Le Cartel de Ridley Scott fait peu de trafic en salles obscures

Julien Helmlinger - 13.11.2013

Culture, Arts et Lettres - Cinéma - Cartel - Thriller - Ridley Scott


Science-fiction, road movie sauce rock'n roll, péplum et autre film biblique, aucun registre n'échappe au réalisateur Ridley Scott. Pour son dernier film qui sort ce mercredi dans les salles de l'Hexagone, Cartel (The Counsellor en VO), le Britannique s'est immergé dans le polar et l'univers aussi scintillant que sulfureux des narcotrafiquants. Avec tout un gang de stars hollywoodiennes au casting et le talentueux Cormac Mc Carthy au script, la déception semble au rendez-vous du box-office américain, et la critique peu emballée par la production. 

 

 

 

 

 

 

Descente aux enfers pour le héros du long métrage comme pour ses producteurs ? Malgré l'association du cinéaste de renom et de l'univers sombre du romancier américain auteur notamment de l'excellent No Country for Old Man, ce nouveau thriller n'a convaincu ni la critique ni le public aux Etats-Unis. Dans la presse francophone, les avis semblent mitigés et plutôt déçus. La production avait pourtant les moyens de ses ambitions, et un casting bien fourni.

Le film met en scène Michael Fassbender, dans le rôle d'un avocat amoureux et prêt à se marier qui se laisse bientôt embourber dans une affaire douteuse, et pleins de malfrats hauts en couleurs campés notamment par Brad Pitt, Cameron Diaz et Javier Bardem, tandis que Penélope Cruz prête ses traits à la compagne du protagoniste central. Si le synopsis se veut ici au plus simple, les rebondissements rocambolesques sont évidemment de la partie.

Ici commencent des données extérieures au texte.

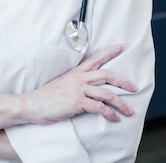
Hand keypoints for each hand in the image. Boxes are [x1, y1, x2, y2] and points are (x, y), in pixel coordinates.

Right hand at [23, 44, 138, 123]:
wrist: (32, 104)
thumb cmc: (45, 97)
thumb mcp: (61, 84)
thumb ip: (75, 84)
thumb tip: (87, 90)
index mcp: (75, 73)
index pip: (94, 58)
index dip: (109, 52)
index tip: (120, 46)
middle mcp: (78, 79)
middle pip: (107, 74)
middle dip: (124, 81)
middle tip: (134, 87)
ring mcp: (78, 90)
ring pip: (107, 93)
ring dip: (121, 103)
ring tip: (129, 111)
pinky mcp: (78, 102)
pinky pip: (100, 107)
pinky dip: (110, 114)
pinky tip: (114, 119)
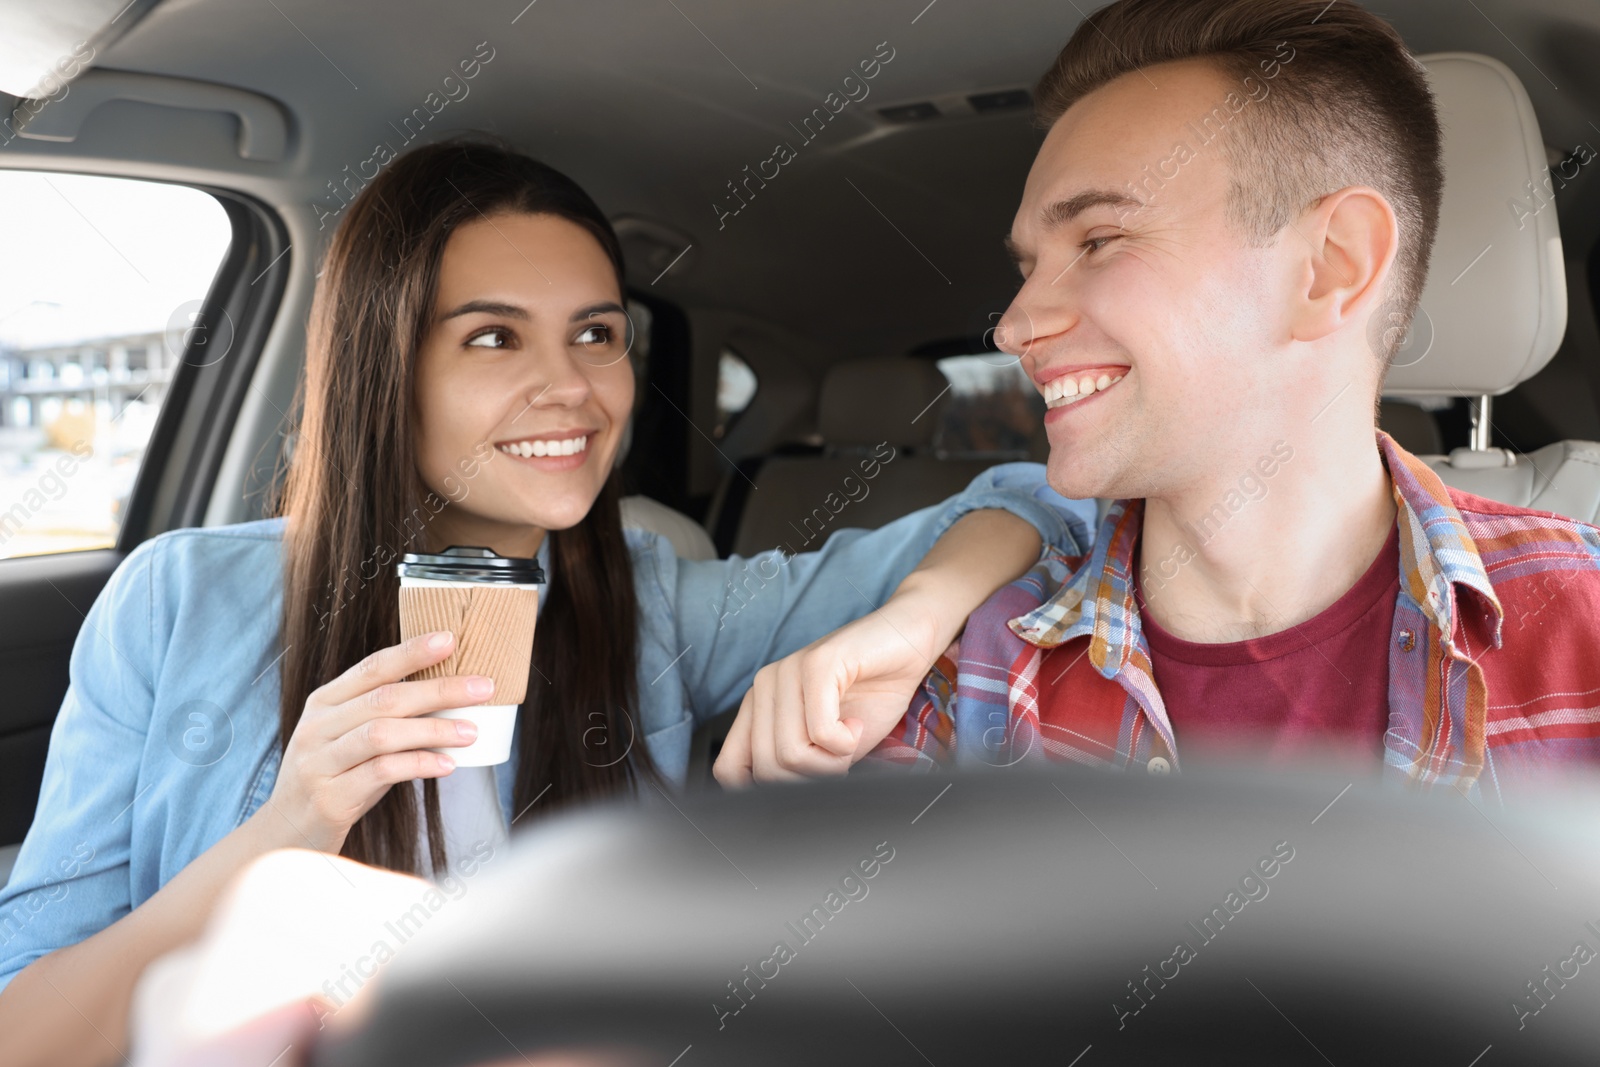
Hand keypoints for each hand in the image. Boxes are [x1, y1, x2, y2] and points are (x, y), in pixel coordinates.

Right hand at [257, 631, 491, 852]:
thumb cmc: (335, 778)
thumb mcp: (349, 738)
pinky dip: (418, 764)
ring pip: (383, 733)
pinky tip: (448, 765)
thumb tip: (451, 694)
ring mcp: (319, 762)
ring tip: (472, 731)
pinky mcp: (330, 797)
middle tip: (484, 687)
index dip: (411, 652)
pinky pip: (381, 772)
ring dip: (434, 729)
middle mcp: (317, 728)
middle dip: (439, 690)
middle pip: (385, 698)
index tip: (450, 639)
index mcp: (323, 703)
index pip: (371, 668)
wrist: (287, 834)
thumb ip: (384, 715)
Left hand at [713, 597, 943, 786]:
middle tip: (840, 756)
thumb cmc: (871, 693)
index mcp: (758, 707)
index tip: (807, 784)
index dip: (765, 792)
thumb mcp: (826, 743)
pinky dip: (846, 743)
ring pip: (790, 753)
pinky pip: (820, 731)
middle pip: (767, 769)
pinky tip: (856, 724)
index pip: (729, 769)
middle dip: (812, 777)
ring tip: (850, 737)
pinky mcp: (816, 663)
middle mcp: (763, 687)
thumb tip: (778, 807)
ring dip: (832, 762)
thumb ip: (797, 765)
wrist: (908, 642)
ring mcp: (786, 672)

Au box-office américain, la production a récolté quelque 13,7 millions de dollars de recettes en deux semaines, une contre-performance. Pour Cormac McCarthy, dont plusieurs romans ont été adaptés au cinéma, il s'agit de son premier scénario, parfois jugé trop complexe et maladroit par la critique, notamment pour la complexité des dialogues parfois enigmatiques. Néanmoins, on accorde volontiers à la réalisation de Ridley Scott d'y mettre du rythme.

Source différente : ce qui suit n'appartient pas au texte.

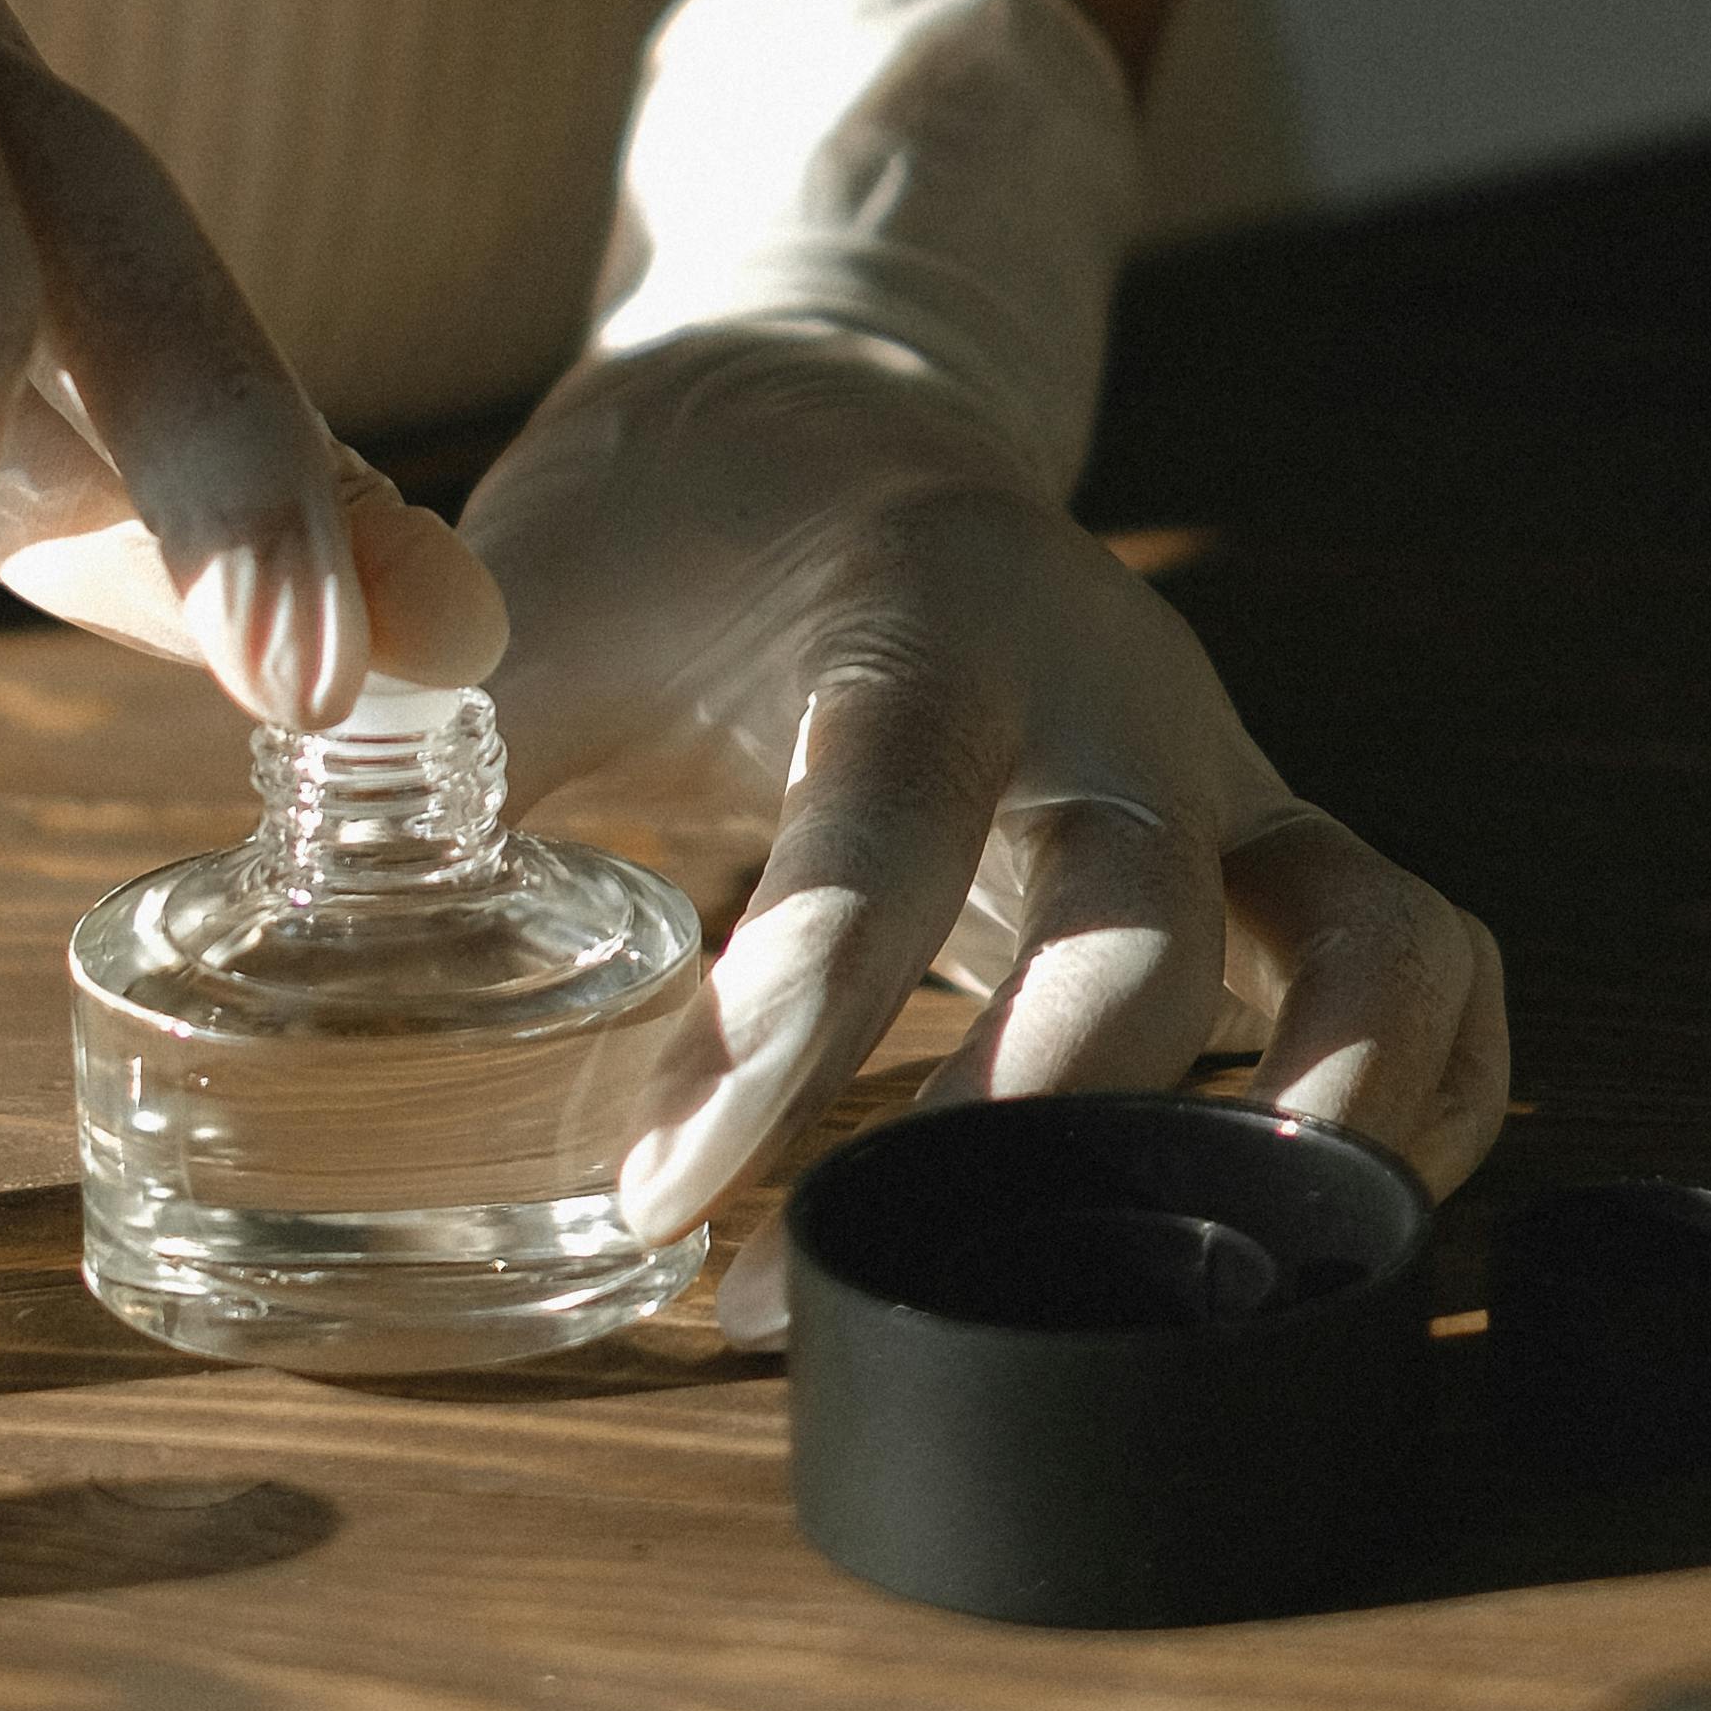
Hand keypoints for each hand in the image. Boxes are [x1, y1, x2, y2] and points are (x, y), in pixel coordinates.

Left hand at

Alors que toute l'équipe du film vantait l'implacabilité du script et son réalisme, du côté d'Hollyood, Variety rend son verdict : « Quel que soit son talent de romancier, McCarthy ne comprend visiblement rien à la façon dont le drame et le suspense marchent à l'écran, consacrant tous ses efforts à créer des conversations baroques et impénétrables entre des personnages clichés et mal caractérisés. »

Au rang des premières critiques francophones, dans le Parisien on peut lire qu' « au scénario, le réalisateur signe un thriller d'une navrante médiocrité, où des personnages outranciers se répandent en considérations interminables sur le sexe et où les scènes de violence complaisantes se succèdent ». Quand pour 20minutes le problème « ne vient donc ni des acteurs ni de la mise en scène toujours virtuose de Sir Ridley mais d'une intrigue très prévisible et outrancière, décevante de la part d'un grand écrivain. Certes, on prend du plaisir à voir du beau monde merveilleusement filmé mais l'ennui pointe souvent son vilain nez ».

La critique belge redore un tantinet le bilan, tandis que Le Soir titre : « Un thriller glaçant et efficace. » Chacun sa came.